- **Exercise 1**: Can you reproduce the notes on the normal linear model from "Value of \(\mu_i\) can" to "and \(\beta_1\) (slope)." word for word?
- **Exercise 2**: Can you rewrite the listing from its first line to the line with "Dot at: (206, 206)", switching "pose" to "view" and leaving everything else unchanged, and return only those lines?

Normal linear model (formal description)

\[ \begin{aligned} y_i &\sim \mathcal{N}(\mu, \sigma^2) \end{aligned} \]

  • \(y\): observed outcome variable
  • Each observation \(y_i\) is a sample (indexed by \(i\))
  • Lower case letters indicate observed variables.
  • “\(\sim\)”: “is proportional to” / “is a function of”
  • \(\mathcal{N}\): univariate normal distributed probability model; i.e. the underlying process that describes the nature of our data.
  • Population parameters are represented as Greek letters; i.e. mean \(\mu\) and variance \(\sigma^2\) (parameters depend on probability model and parametrisation).

Normal linear model (formal description)

\[ \begin{aligned} y_i &\sim \mathcal{N}(\mu_i, \sigma^2)\\ \mu_i &= \beta_0 + \beta_1 \cdot x_{1i} \\ \end{aligned} \]

Value of \(\mu_i\) can be decomposed using a linear function.

  • \(\beta_1\) directly depends on explanatory variable \(x_{1i}\)
  • \(\beta_0\) is “constant”
  • If \(x_{1i}\) takes on 0, \(\mu_i = \beta_0\)
  • If \(x_{1i}\) takes on 1, \(\mu_i = \beta_0 + \beta_1\)
  • \(\beta_1\) is the difference between \(x_{1i}=1\) and \(x_{1i}=0\).
  • Value of \(\mu_i\) is deterministic (“\(=\)”) linear function of values of one or more predictor variables \(x\) and the unknowns \(\beta_0\) (intercept) and \(\beta_1\) (slope).

Normal linear model (example)

A model of how the mean of the distribution of reaction time values (rt) varies as a function of age and sex.

- **Dataset**:
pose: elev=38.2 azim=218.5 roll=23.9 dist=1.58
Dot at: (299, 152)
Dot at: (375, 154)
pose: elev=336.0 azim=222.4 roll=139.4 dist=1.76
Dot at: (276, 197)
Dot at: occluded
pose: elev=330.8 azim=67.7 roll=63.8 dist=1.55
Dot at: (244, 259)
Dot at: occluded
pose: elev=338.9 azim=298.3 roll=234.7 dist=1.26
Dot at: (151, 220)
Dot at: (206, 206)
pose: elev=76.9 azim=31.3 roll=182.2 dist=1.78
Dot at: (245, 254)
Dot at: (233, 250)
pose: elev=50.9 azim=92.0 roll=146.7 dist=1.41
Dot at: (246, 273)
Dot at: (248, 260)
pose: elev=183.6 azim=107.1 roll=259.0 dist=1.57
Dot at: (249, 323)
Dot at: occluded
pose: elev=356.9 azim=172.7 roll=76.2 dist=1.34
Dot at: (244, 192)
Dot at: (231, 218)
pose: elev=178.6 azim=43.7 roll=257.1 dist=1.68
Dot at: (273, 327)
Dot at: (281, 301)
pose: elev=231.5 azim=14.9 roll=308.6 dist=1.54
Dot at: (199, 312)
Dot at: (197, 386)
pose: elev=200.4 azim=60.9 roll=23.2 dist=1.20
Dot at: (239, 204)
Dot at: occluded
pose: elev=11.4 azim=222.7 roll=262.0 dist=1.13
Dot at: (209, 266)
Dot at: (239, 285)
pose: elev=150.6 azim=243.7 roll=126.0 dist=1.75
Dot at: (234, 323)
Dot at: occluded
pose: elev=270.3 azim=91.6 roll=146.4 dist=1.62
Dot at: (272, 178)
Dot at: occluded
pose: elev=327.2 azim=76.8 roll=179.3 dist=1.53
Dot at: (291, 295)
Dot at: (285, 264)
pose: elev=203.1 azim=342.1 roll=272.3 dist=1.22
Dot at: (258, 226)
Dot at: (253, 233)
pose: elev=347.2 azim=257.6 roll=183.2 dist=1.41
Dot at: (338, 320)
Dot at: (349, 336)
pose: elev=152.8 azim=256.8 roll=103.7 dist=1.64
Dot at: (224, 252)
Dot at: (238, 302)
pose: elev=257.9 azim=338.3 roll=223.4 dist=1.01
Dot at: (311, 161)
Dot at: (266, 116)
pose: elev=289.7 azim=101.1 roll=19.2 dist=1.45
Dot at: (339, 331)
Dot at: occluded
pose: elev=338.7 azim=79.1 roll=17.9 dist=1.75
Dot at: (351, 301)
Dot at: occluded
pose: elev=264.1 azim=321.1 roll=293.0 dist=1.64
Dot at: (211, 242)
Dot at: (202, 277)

- **Full response 1**:
Value of \(\mu_i\) can be decomposed using a linear function.

  • \(\beta_1\) directly depends on explanatory variable \(x_{1i}\)
  • \(\beta_0\) is “constant”
  • If \(x_{1i}\) takes on 0, \(\mu_i = \beta_0\)
  • If \(x_{1i}\) takes on 1, \(\mu_i = \beta_0 + \beta_1\)
  • \(\beta_1\) is the difference between \(x_{1i}=1\) and \(x_{1i}=0\).
  • Value of \(\mu_i\) is deterministic (“\(=\)”) linear function of values of one or more predictor variables \(x\) and the unknowns \(\beta_0\) (intercept) and \(\beta_1\) (slope).

- **Full response 2**:
view: elev=38.2 azim=218.5 roll=23.9 dist=1.58
Dot at: (299, 152)
Dot at: (375, 154)
view: elev=336.0 azim=222.4 roll=139.4 dist=1.76
Dot at: (276, 197)
Dot at: occluded
view: elev=330.8 azim=67.7 roll=63.8 dist=1.55
Dot at: (244, 259)
Dot at: occluded
view: elev=338.9 azim=298.3 roll=234.7 dist=1.26
Dot at: (151, 220)
Dot at: (206, 206)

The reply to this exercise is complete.